Diese Beobachtung war mir neu, weil ich persönlich das so gar nicht empfand. Aber wer wusste, ob ich nicht mit jener Blindheit der Liebe geschlagen war, die einem den Blick für solche Sachen einfach vernebelte?

»Und.. wie kommst du darauf, dass Angelo mein Freund ist? Also..«

Schwer, die richtigen Worte zu finden. Aber Sebastian schien mir ein helles Köpfchen zu sein, dem man nicht alles Löffelweise eintrichtern musste.

»Reine Vermutung«, antwortete Sebastian und zündete sich eine Zigarette an. Er hielt mir die Schachtel hin.

»Magst du?«

»Im Augenblick nicht, danke. Muss erst was essen. Ja, also von wegen Freund.. «, versuchte ich wieder anzuknüpfen.

»Du und ich«, meinte er dann, »wissen doch dass er gut aussieht. Er ist ein Teddy, würde ich mal sagen. So was zum knuddeln und schnuffeln. Ein Schmusebär. Und wenn ich mir die Aussage erlauben darf, du siehst auch nicht aus wie Rübezahl. Ich könnte mir denken, ja, ich würde sogar behaupten, ihr passt sehr gut zusammen.«

Er machte eine kleine Pause, wohl um mir Zeit zu geben, das soeben gehörte zu verdauen. Zumindest eins schien klar: Sebastian steht auf Männer. Und ich hatte wieder ein Kompliment in der Tasche.

»Oder nicht?«, fragte er dann.

»Ja, klar, das ist so«, beantwortete er schnell seine eigene Frage, »aber einen Eisblock kann man nicht knuddeln.«

Er lachte mich an, aber nicht fröhlich. Klang eher etwas verbittert.

„Einen Eisblock..“ Wie Recht er hatte. Dabei redete ich mir ein, dass Sebastian schon zu alt sein könnte. Es sei denn, Angelo machte sich gar nichts aus dem Alter im Allgemeinen. Aber.. nein, die hatten nichts zusammen. Sagte er doch, oder?

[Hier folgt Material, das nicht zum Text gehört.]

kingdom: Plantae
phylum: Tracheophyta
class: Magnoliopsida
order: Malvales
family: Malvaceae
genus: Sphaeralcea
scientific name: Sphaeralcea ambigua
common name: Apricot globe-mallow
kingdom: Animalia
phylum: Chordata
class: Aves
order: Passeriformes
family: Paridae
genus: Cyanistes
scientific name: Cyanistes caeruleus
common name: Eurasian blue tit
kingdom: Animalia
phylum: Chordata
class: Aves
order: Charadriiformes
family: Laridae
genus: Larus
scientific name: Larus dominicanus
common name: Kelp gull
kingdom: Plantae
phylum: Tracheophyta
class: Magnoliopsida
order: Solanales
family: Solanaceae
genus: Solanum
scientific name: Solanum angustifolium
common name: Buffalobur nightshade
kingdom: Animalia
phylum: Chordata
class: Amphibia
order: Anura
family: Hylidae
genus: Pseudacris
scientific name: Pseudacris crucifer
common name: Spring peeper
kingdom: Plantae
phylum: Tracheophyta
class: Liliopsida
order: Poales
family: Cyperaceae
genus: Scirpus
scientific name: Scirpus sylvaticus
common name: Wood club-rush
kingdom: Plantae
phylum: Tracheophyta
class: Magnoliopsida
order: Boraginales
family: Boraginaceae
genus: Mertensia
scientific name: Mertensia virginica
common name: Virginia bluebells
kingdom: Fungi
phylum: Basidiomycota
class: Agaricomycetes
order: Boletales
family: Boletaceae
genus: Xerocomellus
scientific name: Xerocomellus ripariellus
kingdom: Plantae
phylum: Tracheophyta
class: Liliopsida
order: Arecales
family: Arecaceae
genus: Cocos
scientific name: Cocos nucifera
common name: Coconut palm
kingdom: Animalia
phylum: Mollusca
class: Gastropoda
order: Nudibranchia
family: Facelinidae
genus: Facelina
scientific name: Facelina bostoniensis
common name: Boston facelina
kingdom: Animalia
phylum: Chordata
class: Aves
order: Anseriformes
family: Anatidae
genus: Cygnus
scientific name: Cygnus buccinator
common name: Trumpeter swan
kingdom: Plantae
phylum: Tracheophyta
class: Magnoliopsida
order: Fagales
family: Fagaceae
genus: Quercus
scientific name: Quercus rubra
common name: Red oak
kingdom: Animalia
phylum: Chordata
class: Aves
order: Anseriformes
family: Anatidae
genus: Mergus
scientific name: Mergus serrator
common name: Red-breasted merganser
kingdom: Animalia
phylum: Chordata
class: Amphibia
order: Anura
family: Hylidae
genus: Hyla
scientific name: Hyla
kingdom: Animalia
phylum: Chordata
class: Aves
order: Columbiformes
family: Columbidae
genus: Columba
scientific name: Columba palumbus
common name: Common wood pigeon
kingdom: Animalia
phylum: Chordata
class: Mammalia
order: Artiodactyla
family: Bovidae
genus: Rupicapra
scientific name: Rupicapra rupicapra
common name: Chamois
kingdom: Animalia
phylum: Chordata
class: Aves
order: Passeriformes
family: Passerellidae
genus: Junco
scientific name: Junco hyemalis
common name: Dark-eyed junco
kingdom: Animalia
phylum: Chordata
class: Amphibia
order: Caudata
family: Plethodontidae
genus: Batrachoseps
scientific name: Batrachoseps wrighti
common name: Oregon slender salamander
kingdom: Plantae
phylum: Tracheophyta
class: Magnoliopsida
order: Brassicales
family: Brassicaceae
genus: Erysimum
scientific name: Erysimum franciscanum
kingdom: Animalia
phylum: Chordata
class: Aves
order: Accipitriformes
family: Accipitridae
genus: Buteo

»Also, ich bin hier, weil.. ich hab mich in Angelo verliebt.. Aber es ist tatsächlich nicht einfach..«

»Hihi. Typisch. Ich fürchte, Angelo ist sich manchmal selber im Weg. Was glaubst du, was ich alles angestellt hab? Ich könnt ein Buch schreiben, mit welchen Tricks ich an ihn rankommen wollte. Nachdem ich gemerkt habe dass er schwul ist, was übrigens lange gedauert hat, zog ich sämtliche Register. Eigentlich wollte ich ja nur wissen, ob ich ne Chance bei ihm habe. Aber auf dem Weg bin ich heute noch.«

Autsch. Das saß tief. Baggerte er etwa immer noch?